TASKS:
[1] Answer these about the piece on choosing a lens, each in a few words:
(a) Which chilies go into the chilli con carne recipe?
(b) Which camera did the writer start shooting with around 2012?
(c) What kind of video was the writer asked to produce for the tech startup?
[2] List every drawback the piece on choosing a lens gives for the vintage Helios 58mm.
[3] Summarize the piece on choosing a lens in two sentences.

How To Choose Your Glass
It’s true what they say, no one lens can do it all. It doesn’t matter how fast it is, how much zoom it has or how sharp it is.
Think of it this way. Imagine you have a really good chilli con carne recipe. You love spicy food, and God-damn, this chilli is forged with hell-fire, using only the most stomach-incinerating, tongue-torching Carolina Reaper chilies. To you, it tastes great, full of strong flavours, a great go-to on a Thursday evening.
But imagine what would happen if, when told you have to prepare a meal for a your niece’s 7th birthday party, you decided to go with said Chilli. High pitched screams rattle the dining room as one by one the once excited, hungry children fall victim to a Tex-Mex roasting. What started with perfectly honest intention has resulted in having to make an emergency trip to the supermarket to fetch 3 gallons of milk and a bumper pack of toilet paper to deal with the aftermath. You’ll not be invited back next year.
Although this example may be a touch hyperbolic, the sentiment is very much relevant. Choosing the appropriate (I say appropriate to avoid using the term ‘correct’, as in my opinion there is no correct lens for any job, it’s all subjective, yo) lens for each job can go a long way to determining the success of a shoot before you even set foot on set.
You might be thinking “Bloody hell Jelley, get off your high horse. I bet you’ve made at least one mistake in your whole stupid life”. You’d be correct, except I’ve made several.
The most poignant case I remember is back when I first started shooting with my 5Dmk2 in 2012 (roughly) and I was asked to produce a Kickstarter video for a tech related startup based in a robotics lab. I’d very recently purchased a vintage Helios 58mm and was besotted with it. It was indeed a very interesting lens; lovely diffusion, flaring and overall filmic texture. It was also rather soft, not contrasty in the slightest and to be honest not very sharp, which gave me quite a big kick in the dick when it came to matching the shots I’d taken with it with those that I’d shot with some of the Canon L series lenses that I’d also taken with me.

INPUT DATA:
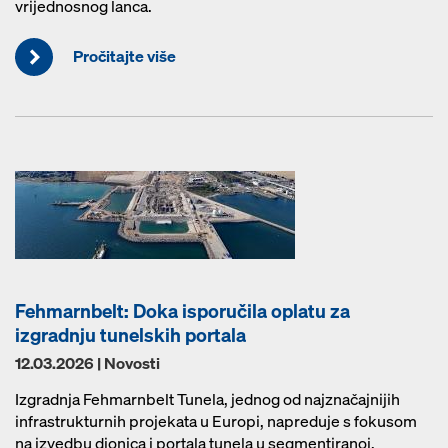
vrijednosnog lanca.
Pročitajte više
Fehmarnbelt: Doka isporučila oplatu za
izgradnju tunelskih portala
12.03.2026 | Novosti
Izgradnja Fehmarnbelt Tunela, jednog od najznačajnijih
infrastrukturnih projekata u Europi, napreduje s fokusom
na izvedbu dionica i portala tunela u segmentiranoj,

EXERCISE RESULTS:
[1]
(a) Carolina Reaper chilies
(b) A 5Dmk2
(c) A Kickstarter video

[2]
- Rather soft
- Not contrasty in the slightest
- Not very sharp

[3] No single lens can do every job, and a chilli recipe served to children at a birthday party shows how a good choice in one setting can be a disaster in another, so picking an appropriate lens goes a long way toward a shoot's success. The writer admits to making this mistake around 2012 by using a soft, low-contrast vintage Helios 58mm on a Kickstarter video, which made its shots hard to match with footage from Canon L series lenses.